Jeans by Gaultier

 

Jean Paul Gaultier specializes in joyfully rejecting conventional distinctions between masculine and feminine dress. 'Une garde-robe pour deux' (A wardrobe for two), a 1985 Gaultier illustration, portrays a man and women in nearly identical ensembles of wide-legged trousers, midriff-baring tops and oversized jackets. In a play on expectations, Gaultier gives the man a long pony-tail, while the women sports short hair. Gaultier's most notorious experiments in gender-bending are his skirts for men. First introduced in 1985, Gaultier played with the idea of men in skirts through the 1990s. He offered a variety of styles, including kilts, sarongs, tunics and long maxi skirts. Gaultier's comment, "masculinity is not connected to the clothes you're wearing–it's in the mind," offers a basis for his belief in this sometimes controversial mode of dressing.1 For Madonna's 1990 Blond Ambition tour, Gaultier designed a blue velvet cone bra to be worn by male back-up dancers. This bra complemented Madonna's own outfit, a pale pink corset.

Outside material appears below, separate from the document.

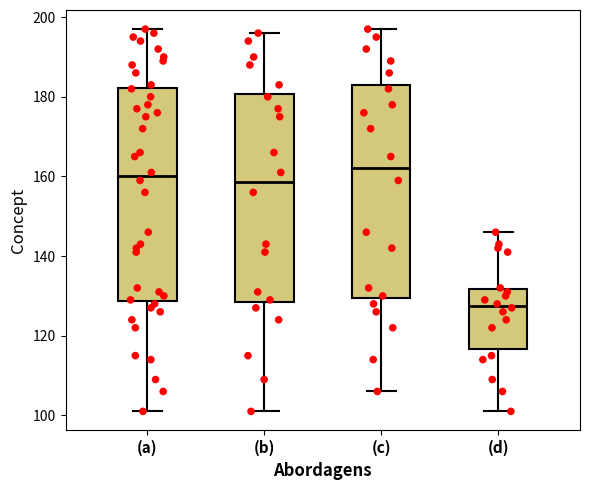

Reading left to right, read every box against the y-axis: the position of its median line, the range the box covers, and the ends of its whiskers. The values are not printed on the chart, so give them approximately, as read against the axis.

(a): median 160, box 128 to 182, whiskers 102 to 198
(b): median 158, box 128 to 180, whiskers 102 to 196
(c): median 162, box 130 to 184, whiskers 106 to 198
(d): median 128, box 116 to 132, whiskers 102 to 146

Gaultier's belief that men should adopt clothing typically worn by women is unusual in the history of fashion. Though women have a long history of borrowing and adapting elements of menswear, women's dress rarely influences men's sartorial choices. The realm of functional sportswear is one in which women have borrowed heavily from men. In particular, women adopted a feminized version of male riding attire beginning in the late seventeenth century. A woman's riding ensemble usually included a fitted jacket worn with a full skirt designed specifically for riding side-saddle. For the dedicated horsewomen, full skirts could be both embarrassing and dangerous. If a rider fell, a voluminous side-saddle skirt could become entangled, endangering the rider, or it could fall aside and reveal a woman's undergarments. For both of these reasons, by the late nineteenth century, many female equestrians began wearing riding trousers, either under their skirts or as a garment in its own right. By the 1920s, women's riding habits frequently included the style of trousers called jodphurs; some daring women even wore jodphur-based riding habits as everyday dress. These high-waisted jodphur-style jeans from Gaultier's JPG Jean's line update riding trousers in street-worthy denim.

2007515Jodphur-style jeans
JPG By Gaultier
1995-96
Museum Purchase
2007.5.15

Knowing that they're by Jean Paul Gaultier, you should expect some kind of twist. Buttoned-up, these look like a basic and very wearable version of the ubiquitous jeans. But unbutton the high waist and a trompe l' oeil corset is revealed! The contrast of white cotton with darker denim also suggests the typical menswear pairing of white shirt with dark suit. This playful combination of masculine and feminine elements is pure Gaultier.

2007515-42007.5.15

A survey of Gaultier's work is currently on exhibit at the Dallas Museum of Art. The Fashion World of Jean Paul Gaultier: From the Sidewalk to the Catwalk will be on view through February 12, 2012. See a short video filmed inside the exhibition here.

1 Polan, Brenda and Roger Tredre. The Great Fashion Designers. England: Berg, 2009. 202.